The movie “The Iron Lady,” released on Jan. 13, was highly forgettable.
With a title like that, an actress like Meryl Streep and a character like Margaret Thatcher, this film screams Oscar-worthy. Unfortunately, Streep was the only aspect of this movie that lived up to expectations.
As the film unfolds, a somewhat senile, retired Thatcher tells the story of her empowered rise to the position of prime minister of Great Britain through a series of jumbled flashbacks.
At this point in her life, Thatcher has hallucinations of her deceased husband and visions of triumphs and failures, politically as well as personally.
The controversies of the era are identified primarily through a few flashes of protesters with picket signs, which quickly change back to Thatcher’s thoughts or another montage of social issues.
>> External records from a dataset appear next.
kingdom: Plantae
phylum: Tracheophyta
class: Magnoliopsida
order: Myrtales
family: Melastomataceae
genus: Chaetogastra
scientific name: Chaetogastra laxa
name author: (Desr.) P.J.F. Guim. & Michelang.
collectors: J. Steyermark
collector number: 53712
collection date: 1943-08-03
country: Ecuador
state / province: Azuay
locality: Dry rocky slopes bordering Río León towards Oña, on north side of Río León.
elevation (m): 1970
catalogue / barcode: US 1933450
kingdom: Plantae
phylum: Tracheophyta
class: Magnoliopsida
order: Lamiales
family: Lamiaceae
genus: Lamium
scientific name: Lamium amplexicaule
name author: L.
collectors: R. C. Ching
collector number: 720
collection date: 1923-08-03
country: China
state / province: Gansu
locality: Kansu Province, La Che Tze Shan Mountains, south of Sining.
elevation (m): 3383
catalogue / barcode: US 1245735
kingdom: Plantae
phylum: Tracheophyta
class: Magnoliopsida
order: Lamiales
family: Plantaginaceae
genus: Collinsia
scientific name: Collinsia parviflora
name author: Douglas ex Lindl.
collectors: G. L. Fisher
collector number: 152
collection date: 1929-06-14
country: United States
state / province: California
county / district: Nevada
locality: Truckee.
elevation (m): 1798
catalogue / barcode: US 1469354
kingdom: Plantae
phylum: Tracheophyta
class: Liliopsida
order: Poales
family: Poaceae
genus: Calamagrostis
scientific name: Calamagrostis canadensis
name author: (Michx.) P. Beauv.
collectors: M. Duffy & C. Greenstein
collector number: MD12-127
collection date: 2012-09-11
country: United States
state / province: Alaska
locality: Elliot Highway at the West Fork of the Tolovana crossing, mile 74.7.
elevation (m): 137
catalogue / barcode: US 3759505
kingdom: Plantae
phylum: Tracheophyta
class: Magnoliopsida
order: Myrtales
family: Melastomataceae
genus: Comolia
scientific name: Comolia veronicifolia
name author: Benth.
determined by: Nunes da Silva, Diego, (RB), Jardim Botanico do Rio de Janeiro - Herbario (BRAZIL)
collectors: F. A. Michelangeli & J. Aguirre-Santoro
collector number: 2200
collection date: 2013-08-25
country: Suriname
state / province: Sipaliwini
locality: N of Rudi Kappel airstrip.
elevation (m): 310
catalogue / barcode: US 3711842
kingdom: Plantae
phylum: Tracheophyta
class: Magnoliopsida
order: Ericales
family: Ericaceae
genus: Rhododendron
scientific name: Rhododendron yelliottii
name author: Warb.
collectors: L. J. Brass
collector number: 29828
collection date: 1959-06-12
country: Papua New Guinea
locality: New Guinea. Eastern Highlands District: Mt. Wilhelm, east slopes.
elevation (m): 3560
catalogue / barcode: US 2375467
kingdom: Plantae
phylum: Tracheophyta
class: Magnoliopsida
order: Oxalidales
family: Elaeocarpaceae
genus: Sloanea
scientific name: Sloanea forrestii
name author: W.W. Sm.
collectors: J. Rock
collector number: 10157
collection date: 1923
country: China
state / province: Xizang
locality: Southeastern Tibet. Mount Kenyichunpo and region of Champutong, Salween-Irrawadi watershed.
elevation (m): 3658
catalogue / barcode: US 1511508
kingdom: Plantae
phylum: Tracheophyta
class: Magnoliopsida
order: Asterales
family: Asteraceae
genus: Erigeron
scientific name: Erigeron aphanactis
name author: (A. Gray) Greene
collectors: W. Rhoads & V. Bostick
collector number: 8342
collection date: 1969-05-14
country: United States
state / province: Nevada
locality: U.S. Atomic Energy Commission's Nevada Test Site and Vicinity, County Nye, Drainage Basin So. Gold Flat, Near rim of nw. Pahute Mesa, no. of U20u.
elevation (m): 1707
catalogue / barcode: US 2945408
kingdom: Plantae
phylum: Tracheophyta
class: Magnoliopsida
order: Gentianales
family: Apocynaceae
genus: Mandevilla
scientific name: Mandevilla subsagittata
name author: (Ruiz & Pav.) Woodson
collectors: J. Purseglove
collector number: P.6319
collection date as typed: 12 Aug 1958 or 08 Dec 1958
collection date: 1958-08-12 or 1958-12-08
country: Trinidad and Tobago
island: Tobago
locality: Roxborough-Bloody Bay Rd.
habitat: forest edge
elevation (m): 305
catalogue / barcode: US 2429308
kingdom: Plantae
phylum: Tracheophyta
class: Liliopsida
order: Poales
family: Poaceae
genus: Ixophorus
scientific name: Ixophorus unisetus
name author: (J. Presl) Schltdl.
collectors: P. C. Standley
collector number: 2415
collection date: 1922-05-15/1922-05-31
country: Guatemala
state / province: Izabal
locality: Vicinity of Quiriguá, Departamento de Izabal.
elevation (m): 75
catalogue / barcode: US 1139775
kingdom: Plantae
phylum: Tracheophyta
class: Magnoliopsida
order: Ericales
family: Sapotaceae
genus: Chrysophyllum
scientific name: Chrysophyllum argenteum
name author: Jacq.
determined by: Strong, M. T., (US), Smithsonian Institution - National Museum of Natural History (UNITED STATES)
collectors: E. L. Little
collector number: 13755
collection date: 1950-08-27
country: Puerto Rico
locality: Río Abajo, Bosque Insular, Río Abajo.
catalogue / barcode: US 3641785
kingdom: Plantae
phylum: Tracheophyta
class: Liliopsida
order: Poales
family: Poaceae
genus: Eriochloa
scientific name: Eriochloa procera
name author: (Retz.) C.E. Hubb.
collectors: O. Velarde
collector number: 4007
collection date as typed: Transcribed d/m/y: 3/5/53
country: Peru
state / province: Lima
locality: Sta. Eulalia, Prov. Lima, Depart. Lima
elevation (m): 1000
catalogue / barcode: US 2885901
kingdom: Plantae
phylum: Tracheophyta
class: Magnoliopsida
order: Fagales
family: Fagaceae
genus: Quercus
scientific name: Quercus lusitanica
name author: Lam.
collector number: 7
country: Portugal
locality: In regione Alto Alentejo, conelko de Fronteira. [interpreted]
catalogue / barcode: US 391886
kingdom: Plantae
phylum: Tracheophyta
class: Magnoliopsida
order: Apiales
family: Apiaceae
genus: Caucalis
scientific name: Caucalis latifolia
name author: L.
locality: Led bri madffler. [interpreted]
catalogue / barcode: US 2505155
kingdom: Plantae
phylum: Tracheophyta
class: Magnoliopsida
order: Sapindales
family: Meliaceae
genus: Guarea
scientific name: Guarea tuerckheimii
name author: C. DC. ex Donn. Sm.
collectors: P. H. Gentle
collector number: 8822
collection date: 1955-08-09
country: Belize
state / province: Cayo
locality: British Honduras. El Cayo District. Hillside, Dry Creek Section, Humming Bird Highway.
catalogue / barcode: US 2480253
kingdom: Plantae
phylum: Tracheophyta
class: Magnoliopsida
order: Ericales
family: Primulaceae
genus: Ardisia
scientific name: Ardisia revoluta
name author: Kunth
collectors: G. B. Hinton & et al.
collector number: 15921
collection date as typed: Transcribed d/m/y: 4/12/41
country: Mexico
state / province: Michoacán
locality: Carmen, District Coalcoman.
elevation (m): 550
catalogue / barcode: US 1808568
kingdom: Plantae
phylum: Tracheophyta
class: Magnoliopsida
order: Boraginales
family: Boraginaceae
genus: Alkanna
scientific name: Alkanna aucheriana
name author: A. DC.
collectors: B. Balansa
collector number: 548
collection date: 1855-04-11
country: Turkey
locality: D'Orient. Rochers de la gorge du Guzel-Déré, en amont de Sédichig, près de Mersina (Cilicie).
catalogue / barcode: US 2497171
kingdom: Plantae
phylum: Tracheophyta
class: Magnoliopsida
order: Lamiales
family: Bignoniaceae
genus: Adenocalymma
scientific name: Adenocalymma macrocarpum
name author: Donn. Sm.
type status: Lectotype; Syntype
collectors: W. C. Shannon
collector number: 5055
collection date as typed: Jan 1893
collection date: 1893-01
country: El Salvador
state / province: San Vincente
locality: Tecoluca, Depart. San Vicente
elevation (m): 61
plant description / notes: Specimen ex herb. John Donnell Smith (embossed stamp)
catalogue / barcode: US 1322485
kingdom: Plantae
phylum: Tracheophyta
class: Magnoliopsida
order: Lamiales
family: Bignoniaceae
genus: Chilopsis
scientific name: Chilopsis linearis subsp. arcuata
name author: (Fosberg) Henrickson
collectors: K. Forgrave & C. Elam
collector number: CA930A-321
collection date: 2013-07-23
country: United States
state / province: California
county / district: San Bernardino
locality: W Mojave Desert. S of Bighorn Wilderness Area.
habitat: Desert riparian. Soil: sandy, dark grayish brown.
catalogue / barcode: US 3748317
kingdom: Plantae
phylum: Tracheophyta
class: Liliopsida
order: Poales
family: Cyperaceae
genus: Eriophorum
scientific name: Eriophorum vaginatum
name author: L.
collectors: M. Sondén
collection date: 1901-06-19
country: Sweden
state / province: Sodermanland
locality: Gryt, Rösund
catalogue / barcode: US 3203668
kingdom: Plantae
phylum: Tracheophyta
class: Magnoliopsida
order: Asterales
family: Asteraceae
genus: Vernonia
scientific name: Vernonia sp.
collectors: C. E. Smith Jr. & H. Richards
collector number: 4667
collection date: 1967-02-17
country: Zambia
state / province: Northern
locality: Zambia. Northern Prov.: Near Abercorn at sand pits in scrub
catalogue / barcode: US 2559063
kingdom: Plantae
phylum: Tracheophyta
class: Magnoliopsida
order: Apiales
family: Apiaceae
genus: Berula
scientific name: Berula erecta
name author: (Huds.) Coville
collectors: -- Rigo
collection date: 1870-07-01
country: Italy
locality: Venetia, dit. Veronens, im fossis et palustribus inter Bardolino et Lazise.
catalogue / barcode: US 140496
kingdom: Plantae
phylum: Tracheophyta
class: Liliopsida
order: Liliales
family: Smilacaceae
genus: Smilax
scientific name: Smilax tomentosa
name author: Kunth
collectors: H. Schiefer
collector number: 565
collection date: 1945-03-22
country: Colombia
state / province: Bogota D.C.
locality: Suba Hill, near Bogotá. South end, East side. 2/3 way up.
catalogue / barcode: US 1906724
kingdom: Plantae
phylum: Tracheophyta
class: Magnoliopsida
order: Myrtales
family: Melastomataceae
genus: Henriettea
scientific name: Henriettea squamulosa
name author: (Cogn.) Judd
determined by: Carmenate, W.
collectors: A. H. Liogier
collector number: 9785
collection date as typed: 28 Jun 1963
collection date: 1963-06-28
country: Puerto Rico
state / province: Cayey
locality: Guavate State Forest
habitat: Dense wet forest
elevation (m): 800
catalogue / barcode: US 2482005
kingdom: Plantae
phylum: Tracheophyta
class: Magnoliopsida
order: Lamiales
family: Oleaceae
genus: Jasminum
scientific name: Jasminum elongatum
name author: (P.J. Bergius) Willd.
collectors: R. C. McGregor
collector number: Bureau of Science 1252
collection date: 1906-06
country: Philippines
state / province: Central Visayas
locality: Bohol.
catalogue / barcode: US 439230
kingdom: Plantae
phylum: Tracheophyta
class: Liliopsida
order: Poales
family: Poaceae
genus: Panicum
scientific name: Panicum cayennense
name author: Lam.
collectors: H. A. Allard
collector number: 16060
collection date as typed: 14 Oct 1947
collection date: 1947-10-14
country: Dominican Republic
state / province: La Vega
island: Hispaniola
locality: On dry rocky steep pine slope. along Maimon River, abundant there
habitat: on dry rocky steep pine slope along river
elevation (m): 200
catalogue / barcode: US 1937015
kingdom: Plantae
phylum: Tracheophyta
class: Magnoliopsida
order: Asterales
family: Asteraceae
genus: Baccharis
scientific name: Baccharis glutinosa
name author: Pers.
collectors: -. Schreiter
Thatcher’s involvement with these issues is summed up by nothing more than a few minutes of conversation with either her staff or the opposing party.
The film did delve slightly into the surprisingly glamour-less personal life of Margaret Thatcher.
However, the back-and-forth between personal and political as well as past and present was a little too much. There was not enough coverage of either aspect to reveal anything of real substance.
Despite the film’s flaws, Streep is suitably nominated for an Oscar for her performance in the film.
For having such an influential main character, the film as a whole did not do her justice. Sadly, “The Iron Lady” will probably not be remembered as the powerful, sensational biography it could have been.